- **Teks**
----------------------------------------

Zakat Fitrah

Zakat Fitrah

JURNALISLAM.COM – Zakat fitr (Zakat Fitrah), adalah zakat yang berkaitan dengan bulan Ramadhan, ketika kaum muslimin telah mengakhiri masa-masa puasa mereka di bulan tersebut, hingga akhir bulan yang disusul dengan datangnya bulan Syawal.

Oleh karenanya ia disebut Fitr, yang artinya berbuka dan tidak lagi diwajibkan berpuasa. Dari sini kita mengetahui bahwa zakat fitr adalah zakat yang disyariatkan sebagai pertanda berakhirnya bulan Ramadhan .

a. Definisi zakat fitrah

Zakat fitrah, menurut istilah, ialah shodaqoh yang diwajibkan dengan sebab selesainya puasa dibulan Ramadhan.

b. Hukum zakat fitrah.

Zakat fitrah wajib hukumnya atas setiap muslim yang merdeka atau hamba sahaya baik laki-laki atau perempuan berdasarkan hadits Ibnu ‘Umar رضي اللَّه عنه .

عَنِ ابْنِ عُمَرَ : أَنَّ رَسُولَ اللَّهِ ε فَرَضَ زَكَاةَ الْفِطْرِ مِنْ رَمَضَانَ عَلَى النَّاسِ صَاعًا مِنْ تَمْرٍ أَوْ صَاعًا مِنْ شَعِيرٍ عَلَى كُلِّ حُرٍّ أَوْ عَبْدٍ ذَكَرٍ أَوْ أُنْثَى مِنَ الْمُسْلِمِينَ. (رَوَاهُ الْبُخَارِىُّ ومسلم)

Dari Ibu ‘Umar, katanya: Bahwasanya Rasululloh صلى الله عليه و سلم , mewajibkan zakat fitrah pada bulan Ramadhan, sebanyak satu sho’ (3.5) liter kurma atau gandum. Atas tiap-tiap muslim merdeka atau hamba lelaki atau perempuan. (HSR. Bukhori dan Muslim).

عَنْ أَبِى سَعِيدٍ قَالَ : كُنَّا نُخْرِجُ زَكَاةَ الْفِطْرِ عَنْ كُلِّ صَغِيرٍ وَكَبِيرٍ حُرٍّ أَوْ مَمْلُوكٍ صَاعًا مِنْ طَعَامٍ أَوْ صَاعًا مِنْ أَقِطٍ أَوْ صَاعًا مِنْ شَعِيرٍ أَوْ صَاعًا مِنْ تَمْرٍ أَوْ صَاعًا مِنْ زَبِيبٍ.

Dari Abi Sa’id, katanya , “Kami mengeluarkan zakat fitrah segantang dari makanan atau gandum atau kurma, atau susu kering, atau anggur kering.” (HSR. Bukhori dan Muslim).

c. Syarat mengeluarkan zakat fitrah.

Diwajibkan zakat fitrah atas orang-orang yang telah terpenuhi syarat-syarat berikut:

1. Islam (tidak ada kewajiban zakat atas orang kafir).

----------------------------------------

- **Daftar Entri**
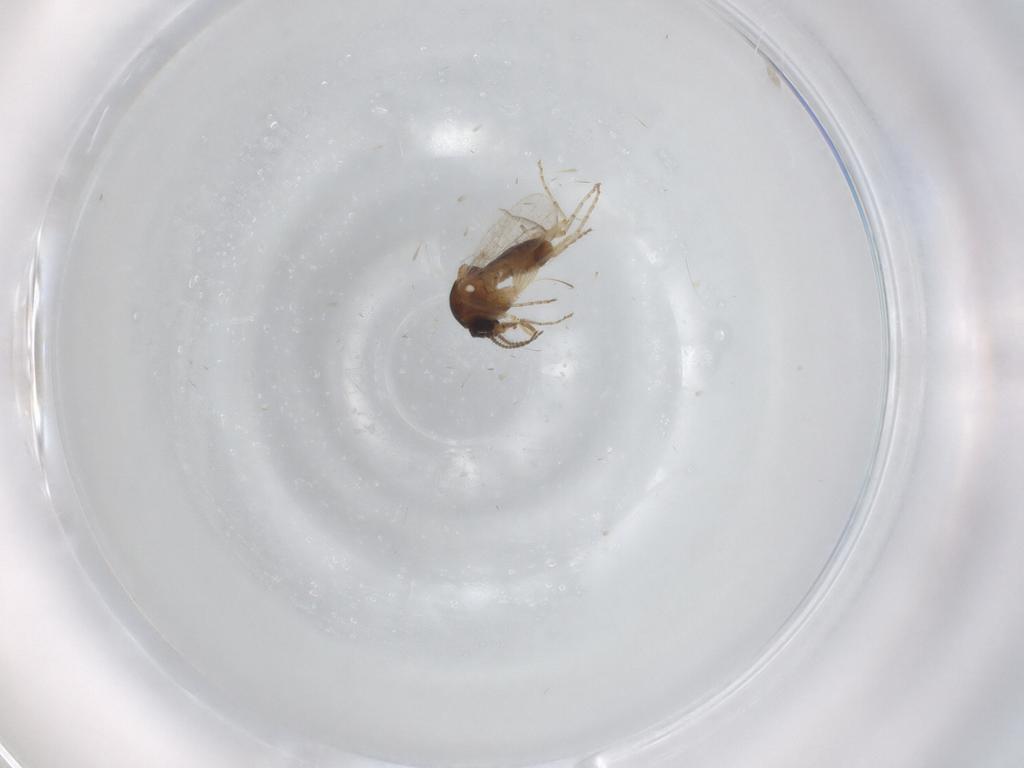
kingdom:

----------------------------------------

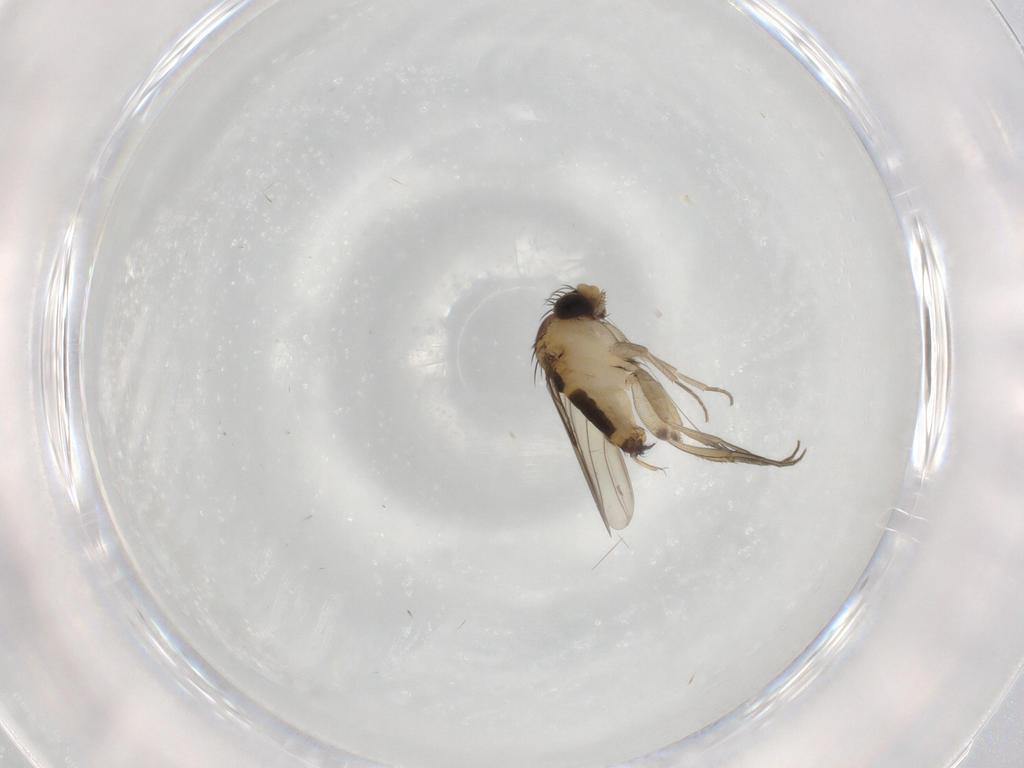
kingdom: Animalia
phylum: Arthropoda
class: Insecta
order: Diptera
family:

----------------------------------------

- **Instruksi Tugas 1**
Sebutkan semua bahan yang disebut dalam terjemahan bahasa Indonesia hadits Abi Sa'id pada teks zakat fitrah.
- **Instruksi Tugas 2**
Jawab pertanyaan berikut berdasarkan teks zakat fitrah:
(a) Apa arti kata Fitr?
(b) Berapa liter satu sho' menurut terjemahan hadits Ibnu 'Umar?
(c) Apa syarat pertama yang tercantum untuk mengeluarkan zakat fitrah?
- **Instruksi Tugas 3**
Lanjutkan teks tentang zakat fitrah mulai dari bagian tempat teks itu berhenti.

- **Jawaban Tertulis 1**
- makanan
- gandum
- kurma
- susu kering
- anggur kering

- **Jawaban Tertulis 2**
(a) Berbuka dan tidak lagi diwajibkan berpuasa.
(b) 3.5 liter.
(c) Islam.

- **Jawaban Tertulis 3**
وَمَا مَنَعَهُمْ أَنْ تُقْبَلَ مِنْهُمْ نَفَقَاتُهُمْ إِلَّا أَنَّهُمْ كَفَرُوا بِاللَّهِ وَبِرَسُولِهِ وَلَا يَأْتُونَ الصَّلَاةَ إِلَّا وَهُمْ كُسَالَى وَلَا يُنْفِقُونَ إِلَّا وَهُمْ كَارِهُونَ

Dan tidak ada yang menghalangi mereka untuk diterima dari mereka nafkah-nafkahnya melainkan karena mereka kafir kepada Allah dan Rasul-Nya dan mereka tidak mengerjakan shalat, melainkan dengan malas dan tidak (pula) menafkahkan (harta) mereka, melainkan dengan rasa enggan.(QS. At-Taubah: 54)

2. Mampu untuk mengeluarkan zakat fitrah .

Yaitu mempunyai bahan makanan untuk dirinya dan bahan makanan orang yang berada dalam tanggungannya pada malam ‘Ied dan keesokan harinya (ini adalah pendapat Jumhur ‘Ulama) inilah pendapat yang kuat.

3. Merdeka, atau hamba sahaya, baik laki-laki ataupun perempuan.

عَنِ ابْنِ عُمَرَ : أَنَّ رَسُولَ اللَّهِε فَرَضَ زَكَاةَ الْفِطْرِ مِنْ رَمَضَانَ عَلَى النَّاسِ صَاعًا مِنْ تَمْرٍ أَوْ صَاعًا مِنْ شَعِيرٍ عَلَى كُلِّ حُرٍّ أَوْ عَبْدٍ ذَكَرٍ أَوْ أُنْثَى مِنَ الْمُسْلِمِينَ. (رَوَاهُ الْبُخَارِىُّ ومسلم)

Dari Ibnu ‘Umar, katanya: Bahwasanya Rasululloh صلى الله عليه و سلم , mewajibkan zakat fitrah pada bulan Ramadhan, sebanyak satu sho’ (3.5) liter kurma atau gandum. Atas tiap-tiap muslim merdeka atau hamba lelaki atau perempuan. (HSR. Bukhori dan Muslim).

d. Jenis makanan zakat fitrah.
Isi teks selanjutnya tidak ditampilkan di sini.